About this exercise - Your task is to copy every line below that contains the word "Titel".

Collection entries:
-=-=-=-=-

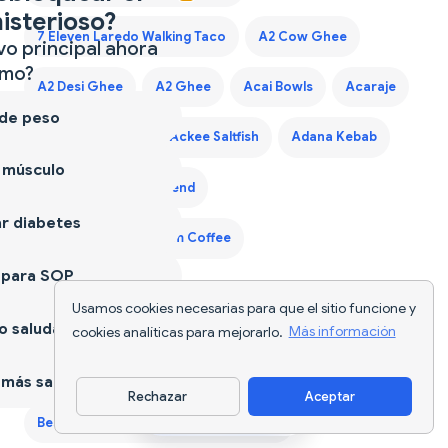
isterioso?
7 Eleven Laredo Walking Taco
A2 Cow Ghee
vo principal ahora
mo?
A2 Desi Ghee
A2 Ghee
Acai Bowls
Acaraje
 de peso
Acerola Cherry
Ackee Saltfish
Adana Kebab
 músculo
Adaptogen Coffee Blend
r diabetes
Adaptogen Mushroom Coffee
 para SOP
Explore Más Nutrition Tools & Resources
Usamos cookies necesarias para que el sitio funcione y
 saludable
cookies analíticas para mejorarlo.
Más información
AI Food Tracker
App Dieta
más sano
Rechazar
Aceptar
Descargar app
Best Protein Supplements for Women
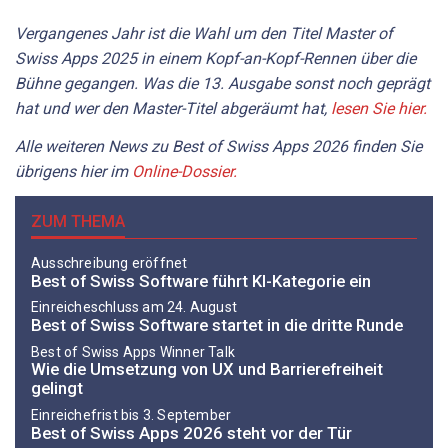
Vergangenes Jahr ist die Wahl um den Titel Master of
Swiss Apps 2025 in einem Kopf-an-Kopf-Rennen über die
Bühne gegangen. Was die 13. Ausgabe sonst noch geprägt
hat und wer den Master-Titel abgeräumt hat,
lesen Sie hier.
Alle weiteren News zu Best of Swiss Apps 2026 finden Sie
übrigens hier im
Online-Dossier.
ZUM THEMA
Ausschreibung eröffnet
Best of Swiss Software führt KI-Kategorie ein
Einreicheschluss am 24. August
Best of Swiss Software startet in die dritte Runde
Best of Swiss Apps Winner Talk
Wie die Umsetzung von UX und Barrierefreiheit
gelingt
Einreichefrist bis 3. September
Best of Swiss Apps 2026 steht vor der Tür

-=-=-=-=-

Finished exercise -
Vergangenes Jahr ist die Wahl um den Titel Master of
hat und wer den Master-Titel abgeräumt hat,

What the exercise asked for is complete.